What you are asked to do —
Reproduce every line of the records below character for character, keeping the original order and line breaks.

Record extracts —
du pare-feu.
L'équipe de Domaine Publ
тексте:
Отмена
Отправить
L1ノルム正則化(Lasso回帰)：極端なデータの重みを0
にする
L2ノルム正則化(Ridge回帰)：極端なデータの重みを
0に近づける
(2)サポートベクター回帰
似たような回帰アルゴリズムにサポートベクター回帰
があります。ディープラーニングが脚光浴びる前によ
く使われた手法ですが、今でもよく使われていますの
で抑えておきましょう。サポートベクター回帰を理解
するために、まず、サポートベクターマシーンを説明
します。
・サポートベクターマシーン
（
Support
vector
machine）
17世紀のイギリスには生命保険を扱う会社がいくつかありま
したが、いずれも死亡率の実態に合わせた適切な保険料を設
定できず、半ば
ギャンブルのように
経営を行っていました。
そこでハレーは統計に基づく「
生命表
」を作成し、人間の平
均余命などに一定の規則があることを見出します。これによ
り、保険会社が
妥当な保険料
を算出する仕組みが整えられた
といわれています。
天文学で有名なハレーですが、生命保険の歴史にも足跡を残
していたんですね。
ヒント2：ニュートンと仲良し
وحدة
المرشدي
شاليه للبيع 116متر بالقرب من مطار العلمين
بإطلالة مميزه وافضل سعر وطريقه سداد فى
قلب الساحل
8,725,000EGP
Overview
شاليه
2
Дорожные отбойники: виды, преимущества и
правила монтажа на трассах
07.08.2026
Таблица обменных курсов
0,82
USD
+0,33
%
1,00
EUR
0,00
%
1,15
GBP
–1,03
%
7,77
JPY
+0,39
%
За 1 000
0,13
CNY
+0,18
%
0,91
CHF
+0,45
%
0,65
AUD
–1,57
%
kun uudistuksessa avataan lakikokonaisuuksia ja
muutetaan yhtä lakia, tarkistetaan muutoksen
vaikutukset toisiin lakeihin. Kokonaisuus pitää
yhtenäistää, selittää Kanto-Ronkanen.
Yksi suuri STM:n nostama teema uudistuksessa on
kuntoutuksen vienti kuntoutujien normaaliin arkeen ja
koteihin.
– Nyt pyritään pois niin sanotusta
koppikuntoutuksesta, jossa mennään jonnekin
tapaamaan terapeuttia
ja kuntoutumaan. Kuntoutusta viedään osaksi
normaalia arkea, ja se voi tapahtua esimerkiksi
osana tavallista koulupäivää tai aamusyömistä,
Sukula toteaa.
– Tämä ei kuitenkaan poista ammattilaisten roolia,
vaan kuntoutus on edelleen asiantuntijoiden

Expected answer —
du pare-feu.
L'équipe de Domaine Publ
тексте:
Отмена
Отправить
L1ノルム正則化(Lasso回帰)：極端なデータの重みを0
にする
L2ノルム正則化(Ridge回帰)：極端なデータの重みを
0に近づける
(2)サポートベクター回帰
似たような回帰アルゴリズムにサポートベクター回帰
があります。ディープラーニングが脚光浴びる前によ
く使われた手法ですが、今でもよく使われていますの
で抑えておきましょう。サポートベクター回帰を理解
するために、まず、サポートベクターマシーンを説明
します。
・サポートベクターマシーン
（
Support
vector
machine）
17世紀のイギリスには生命保険を扱う会社がいくつかありま
したが、いずれも死亡率の実態に合わせた適切な保険料を設
定できず、半ば
ギャンブルのように
経営を行っていました。
そこでハレーは統計に基づく「
生命表
」を作成し、人間の平
均余命などに一定の規則があることを見出します。これによ
り、保険会社が
妥当な保険料
を算出する仕組みが整えられた
といわれています。
天文学で有名なハレーですが、生命保険の歴史にも足跡を残
していたんですね。
ヒント2：ニュートンと仲良し
وحدة
المرشدي
شاليه للبيع 116متر بالقرب من مطار العلمين
بإطلالة مميزه وافضل سعر وطريقه سداد فى
قلب الساحل
8,725,000EGP
Overview
شاليه
2
Дорожные отбойники: виды, преимущества и
правила монтажа на трассах
07.08.2026
Таблица обменных курсов
0,82
USD
+0,33
%
1,00
EUR
0,00
%
1,15
GBP
–1,03
%
7,77
JPY
+0,39
%
За 1 000
0,13
CNY
+0,18
%
0,91
CHF
+0,45
%
0,65
AUD
–1,57
%
kun uudistuksessa avataan lakikokonaisuuksia ja
muutetaan yhtä lakia, tarkistetaan muutoksen
vaikutukset toisiin lakeihin. Kokonaisuus pitää
yhtenäistää, selittää Kanto-Ronkanen.
Yksi suuri STM:n nostama teema uudistuksessa on
kuntoutuksen vienti kuntoutujien normaaliin arkeen ja
koteihin.
– Nyt pyritään pois niin sanotusta
koppikuntoutuksesta, jossa mennään jonnekin
tapaamaan terapeuttia
ja kuntoutumaan. Kuntoutusta viedään osaksi
normaalia arkea, ja se voi tapahtua esimerkiksi
osana tavallista koulupäivää tai aamusyömistä,
Sukula toteaa.
– Tämä ei kuitenkaan poista ammattilaisten roolia,
vaan kuntoutus on edelleen asiantuntijoiden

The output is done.